This article is reproduced from Econsultancy’s report, Email Marketing Best Practice: Communications Strategy, authored by Kath Pay, and one of a suite of nine email guides available to members.

One ongoing challenge that many email marketers face is the lack of an overarching strategy in email communications in favour of a campaign-by-campaign approach.

Although this lack of a guiding vision can be understandable for one-person email departments or teams burdened with more work requirements than employees to meet them, it can lead to chaotic communications, wasted time and budget resources, and an increasingly ineffective channel.

For many marketers, the most difficult step is simply knowing where to begin. Making that first step an audit of the email marketing programme delivers two significant benefits:

  • An audit lays out a formal process the marketing team can follow to systematically review all key areas of the programme where the brand might be performing well, underperforming or not addressing in any way.
  • The audit report can help marketers identify opportunities for both short-term and long-term gains as well as prioritise next steps, which could include making incremental changes to capitalise on low-hanging fruit before or as changes are planned to overhaul the whole email programme.

An audit can also reveal problematic acquisition sources, outmoded or broken templates or copy, misfiring automations, deliverability weaknesses, reporting inconsistencies and other problems.

Email teams often conduct an audit to identify problems when revenue is falling or consistently fails to hit annual goals. However, an audit need not wait until an issue arises. In fact, the best time to launch an email audit is before a problem develops. In some marketing teams a new team leader might order an audit to determine the lie of the land if one has not been done within the past few years.

For other teams, email success itself can prompt the company’s leadership team to assign an ambitious email goal for the coming budget year. An email audit in this case could reveal overlooked opportunities for adding revenue, improving acquisition or other strategically aligned goals.

In any event, the marketing team should perform an email audit before undertaking any major changes, such as changing email service providers or significantly increasing investment in email automation and other technology.

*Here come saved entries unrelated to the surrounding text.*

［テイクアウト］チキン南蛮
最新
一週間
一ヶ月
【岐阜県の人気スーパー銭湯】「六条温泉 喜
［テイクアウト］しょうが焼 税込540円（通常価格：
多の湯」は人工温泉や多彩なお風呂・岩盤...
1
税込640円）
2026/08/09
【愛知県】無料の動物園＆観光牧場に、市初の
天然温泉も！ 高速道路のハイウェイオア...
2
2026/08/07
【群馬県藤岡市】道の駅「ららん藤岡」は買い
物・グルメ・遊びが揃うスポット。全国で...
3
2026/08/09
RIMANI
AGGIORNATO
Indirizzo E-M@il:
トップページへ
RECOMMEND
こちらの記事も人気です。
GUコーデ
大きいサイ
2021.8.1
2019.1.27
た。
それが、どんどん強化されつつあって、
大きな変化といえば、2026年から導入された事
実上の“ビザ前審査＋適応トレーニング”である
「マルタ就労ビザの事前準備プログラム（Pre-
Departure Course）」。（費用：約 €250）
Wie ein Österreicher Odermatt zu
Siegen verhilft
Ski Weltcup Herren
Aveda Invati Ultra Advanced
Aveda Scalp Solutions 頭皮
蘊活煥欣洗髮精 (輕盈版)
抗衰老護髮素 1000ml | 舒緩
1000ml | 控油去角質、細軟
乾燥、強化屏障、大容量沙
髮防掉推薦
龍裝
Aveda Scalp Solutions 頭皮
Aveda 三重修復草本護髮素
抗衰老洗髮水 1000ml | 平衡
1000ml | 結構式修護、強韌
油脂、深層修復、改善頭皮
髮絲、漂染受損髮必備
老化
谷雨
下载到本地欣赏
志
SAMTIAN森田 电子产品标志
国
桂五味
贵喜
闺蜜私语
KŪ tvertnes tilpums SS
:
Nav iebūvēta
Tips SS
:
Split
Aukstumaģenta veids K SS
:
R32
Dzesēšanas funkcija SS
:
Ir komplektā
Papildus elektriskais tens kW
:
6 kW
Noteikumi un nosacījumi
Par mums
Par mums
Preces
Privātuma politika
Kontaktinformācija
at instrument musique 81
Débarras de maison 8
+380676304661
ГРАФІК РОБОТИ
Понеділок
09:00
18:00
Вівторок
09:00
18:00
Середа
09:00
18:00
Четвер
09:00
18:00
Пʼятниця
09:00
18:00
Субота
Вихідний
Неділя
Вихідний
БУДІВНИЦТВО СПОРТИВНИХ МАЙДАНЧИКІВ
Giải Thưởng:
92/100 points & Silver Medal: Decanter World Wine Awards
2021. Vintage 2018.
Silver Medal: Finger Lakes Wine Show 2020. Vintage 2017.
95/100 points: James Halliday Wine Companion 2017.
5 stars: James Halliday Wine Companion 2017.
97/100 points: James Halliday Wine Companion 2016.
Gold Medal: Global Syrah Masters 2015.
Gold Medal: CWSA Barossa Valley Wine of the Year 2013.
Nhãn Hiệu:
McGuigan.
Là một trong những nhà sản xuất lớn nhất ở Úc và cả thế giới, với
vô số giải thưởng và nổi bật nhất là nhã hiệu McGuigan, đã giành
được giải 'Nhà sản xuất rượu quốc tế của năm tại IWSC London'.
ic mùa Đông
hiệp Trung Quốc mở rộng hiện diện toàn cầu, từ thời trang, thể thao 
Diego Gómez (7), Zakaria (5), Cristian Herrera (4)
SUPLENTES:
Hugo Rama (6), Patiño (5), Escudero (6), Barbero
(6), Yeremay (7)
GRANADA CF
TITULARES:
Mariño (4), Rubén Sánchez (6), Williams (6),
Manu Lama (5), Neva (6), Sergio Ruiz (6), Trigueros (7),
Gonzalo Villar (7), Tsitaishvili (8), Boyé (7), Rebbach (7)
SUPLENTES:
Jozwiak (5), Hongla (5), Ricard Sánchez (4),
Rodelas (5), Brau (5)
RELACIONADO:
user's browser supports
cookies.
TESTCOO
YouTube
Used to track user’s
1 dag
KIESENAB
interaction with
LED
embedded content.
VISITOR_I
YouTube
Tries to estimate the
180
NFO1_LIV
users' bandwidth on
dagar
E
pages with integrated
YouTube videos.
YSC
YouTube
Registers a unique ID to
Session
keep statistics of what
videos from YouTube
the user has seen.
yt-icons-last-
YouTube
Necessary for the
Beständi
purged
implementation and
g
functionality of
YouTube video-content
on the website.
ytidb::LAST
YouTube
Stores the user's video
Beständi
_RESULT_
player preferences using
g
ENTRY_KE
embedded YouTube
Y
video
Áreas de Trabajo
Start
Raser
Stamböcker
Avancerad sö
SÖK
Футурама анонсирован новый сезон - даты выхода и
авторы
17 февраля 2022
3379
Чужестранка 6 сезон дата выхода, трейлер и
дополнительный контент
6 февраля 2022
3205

Criteria for an email audit

An email audit will consider the following aspects of an email marketing programme, many of which should be part of email marketing strategy for an organisation:

  1. Email objectives and overall strategy
  2. Deliverability status and trends
  3. What the company’s competitors are doing and how its programme compares
  4. The customer journey, including PPC, website, landing pages and social media touchpoints
  5. List growth trends and statistics
  6. Lifecycle programmes (welcome/first purchase, loyalty, win-back, etc.)
  7. Newsletters, including frequency and content
  8. Design and copy for both promotional and transactional emails
  9. Data use in personalisation and segmentation
  10. The current testing programme
  11. Analytics and metrics

Applying the learning: Consider whether to bring in an outside email auditor

As the list above indicates, the email audit can reach beyond the email team into other departments, including other marketing channels, as well as CRM, IT and database, so it is important to have coordination among departments for an effective audit.

Note also that marketers can often be too close to the email programme to impartially judge its strengths and weaknesses. Inter-department competition and relationships can also hamper the goal of an unbiased and effective audit.

For those reasons, a team considering a full email audit might seek the services of an outside expert who can review all aspects of the email programme objectively.

An experienced, external auditor brings the outsider’s perspective to the email programme, has no allegiances to any departments, can pinpoint problems and possibly suggest solutions the team may have either overlooked or learned to tolerate or work around.

The industry view:

Strategic planning begins with objectives

Mar Juárez, CRM Manager, IVI RMA Global:

“To create our yearly email strategy, we start from the basics – what are the business objectives? Having this in mind, we start planning all the actions we will perform with the email channel and create our roadmap for the upcoming year.”

“If one of our focus points is to increase the conversion of our webinars and to attract new leads to enter the funnel, then we look at the current events’ journeys, copy and design and think [about] how to optimise it so that we can achieve these objectives.

“We always have room for improvement during the year, so the strategy is never set in stone. From past experiences we’ve learnt that it is most important to be flexible and agile when the circumstances require quick changes.”

Email strategy planning leaves room for changes

Kelly Haggard, VP – Marketing Innovation, Synchrony:

“Our email creation process begins at the start of the year, when we sit down and put pen to paper and think about the things that might come up during the year, like a vendor’s new set of features or something in the organisation outside of our team that we might have to support.

“The overall strategy remains pretty consistent throughout the year, but we do leave space to think about new pilots or new proofs of concepts that we can launch throughout the year to provide efficiencies back to the company or deliver against some revenue numbers.”

Audits require impartial review and action on recommendations

Beata Linz, Global CRM Director, AdBirds:

“Brands should do more in-depth analysis and on a constant basis to be able to pinpoint missed opportunities. A comprehensive audit, such as a six-month review and a robust yearly review, helps with this.

“The internal stakeholders often don’t have the time to sit down and look at these from a distance. Having external or fresh eyes to look at it from the outside is always helpful for the organisation. Furthermore, no audit is successful if the actions identified are not being followed up on with an action plan and implementation.”